I'm living in one of Hudson's spare rooms. I change in the bathroom with the lights off because I don’t trust he’s watching me. I've got my old job back, sitting at the same desk, smiling at the same people, pretending nothing has changed when everything has.

Ace ignored my text. Which I suppose is karma, because this is exactly what I did to him for six years. Silence. Distance. Letting someone who loves you wonder if you're alive or dead because it's easier than telling them the truth.

I deserve this. I did this to myself.

The driver opens my door, and the heat hits me, making my head swim.

He holds out a hand and helps me up. I smooth down the dress.

It’s simple and boring. Emma and I bought it in twenty minutes in the first shop we walked into, on Hudson's card, because I refused to spend more than twenty minutes on a dress for a wedding that is a crime scene.

Emma's in red. A bridesmaid dress she picked because I told her I didn't care. She looks beautiful. I look like a woman walking toward something she can't escape.

This is not my real wedding. I keep telling myself that. I'm in a drama class. A simulation. A really elaborate, deeply fucked-up simulation that ends with a signature and an annulment and a new life somewhere far away from everyone I've ever loved.
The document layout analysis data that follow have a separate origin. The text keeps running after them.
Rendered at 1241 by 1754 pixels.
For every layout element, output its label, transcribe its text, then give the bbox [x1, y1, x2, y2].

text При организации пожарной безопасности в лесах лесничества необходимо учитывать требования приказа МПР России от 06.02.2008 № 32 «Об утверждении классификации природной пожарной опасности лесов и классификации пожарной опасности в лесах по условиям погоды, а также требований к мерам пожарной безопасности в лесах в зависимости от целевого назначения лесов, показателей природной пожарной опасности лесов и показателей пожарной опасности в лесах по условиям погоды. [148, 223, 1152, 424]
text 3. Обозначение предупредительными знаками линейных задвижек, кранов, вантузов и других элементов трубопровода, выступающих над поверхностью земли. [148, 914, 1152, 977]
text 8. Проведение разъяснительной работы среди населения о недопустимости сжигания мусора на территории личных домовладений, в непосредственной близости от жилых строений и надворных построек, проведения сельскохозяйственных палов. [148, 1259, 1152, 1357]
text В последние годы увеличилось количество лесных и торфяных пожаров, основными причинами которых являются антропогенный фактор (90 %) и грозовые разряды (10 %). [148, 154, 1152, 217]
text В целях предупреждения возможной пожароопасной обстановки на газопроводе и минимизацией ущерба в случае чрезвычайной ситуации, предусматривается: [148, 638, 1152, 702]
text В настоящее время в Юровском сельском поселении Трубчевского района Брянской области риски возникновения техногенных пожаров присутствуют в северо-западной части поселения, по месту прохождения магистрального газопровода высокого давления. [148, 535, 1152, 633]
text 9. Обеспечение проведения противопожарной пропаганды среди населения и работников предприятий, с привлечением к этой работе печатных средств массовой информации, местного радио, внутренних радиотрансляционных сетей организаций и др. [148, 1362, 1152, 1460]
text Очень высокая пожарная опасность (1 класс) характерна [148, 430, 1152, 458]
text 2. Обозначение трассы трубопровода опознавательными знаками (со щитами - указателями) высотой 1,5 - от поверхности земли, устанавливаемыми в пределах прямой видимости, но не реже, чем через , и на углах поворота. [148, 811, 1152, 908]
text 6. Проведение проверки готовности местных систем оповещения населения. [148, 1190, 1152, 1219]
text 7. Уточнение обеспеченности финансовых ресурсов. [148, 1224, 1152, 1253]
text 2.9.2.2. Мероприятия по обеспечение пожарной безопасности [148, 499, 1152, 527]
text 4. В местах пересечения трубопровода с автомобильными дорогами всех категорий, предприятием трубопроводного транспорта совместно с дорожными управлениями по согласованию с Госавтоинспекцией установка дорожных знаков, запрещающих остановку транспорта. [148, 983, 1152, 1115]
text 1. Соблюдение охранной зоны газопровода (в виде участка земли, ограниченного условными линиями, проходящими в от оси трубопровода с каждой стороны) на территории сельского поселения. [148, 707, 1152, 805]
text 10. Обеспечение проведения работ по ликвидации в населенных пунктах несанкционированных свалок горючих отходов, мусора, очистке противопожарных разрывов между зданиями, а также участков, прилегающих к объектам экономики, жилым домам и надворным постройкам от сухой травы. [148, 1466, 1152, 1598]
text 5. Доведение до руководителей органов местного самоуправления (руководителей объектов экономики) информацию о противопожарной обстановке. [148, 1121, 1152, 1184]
Once this is over, I'm leaving California. A fresh start. Maybe New York. Maybe Montana. Somewhere nobody knows my name or my face or the fact that Harper Jones sold her future.

I don't know who I want to be anymore. I just know I can't be this.

Emma laces her fingers through mine and squeezes as we walk toward the entrance.

"Last chance," she says quietly. "We can still run, Harper."

The doors open ahead of us. Through them, I can see the foyer. White marble. Flowers everywhere. People in expensive clothes turning to look.

I glance down at the engagement ring on my finger. The diamond that Ace once threaded onto the bar of his piercing because he couldn't stand the sight of another man's claim on me. The memory hits so hard I nearly buckle on the steps.

The man behind those doors is blackmailing me into a wedding.

Karma got me good.

But one day, it's going to come for him too. I just have to survive long enough to see it.

A tear slips down my cheek. I let it fall.

I think about Ace. How I wish he were the man waiting at the end of an aisle for me.

How I wish I were in Arizona, on Sterling Ranch, barefoot on the porch, wearing something simple, with my parents in the front row and Penny saddled up with flowers in her mane and Ace standing there in his hat with that grin that turns my knees to water.

That's the wedding we talked about once. Ten years ago, lying in the back of his truck, staring at the stars. I said I wanted Venice for a honeymoon, and he remembered it for a decade.

But that wedding doesn't exist anymore. And the look on his face the day he walked out of my parents' house tells me it never will.

"I can't run," I say. "I have to fight this."

Emma frowns. I don't explain. I just pull her up the stairs, and with each step, I bury another piece of myself. Numb the emotions. Plaster on a smile.

But I keep the tears. They make this believable. They sell the lie. When really, I'm crying for everything I've lost.

For the man I left behind and let believe I was choosing someone else. When the truth is, Ace Sterling is the only man I will ever want.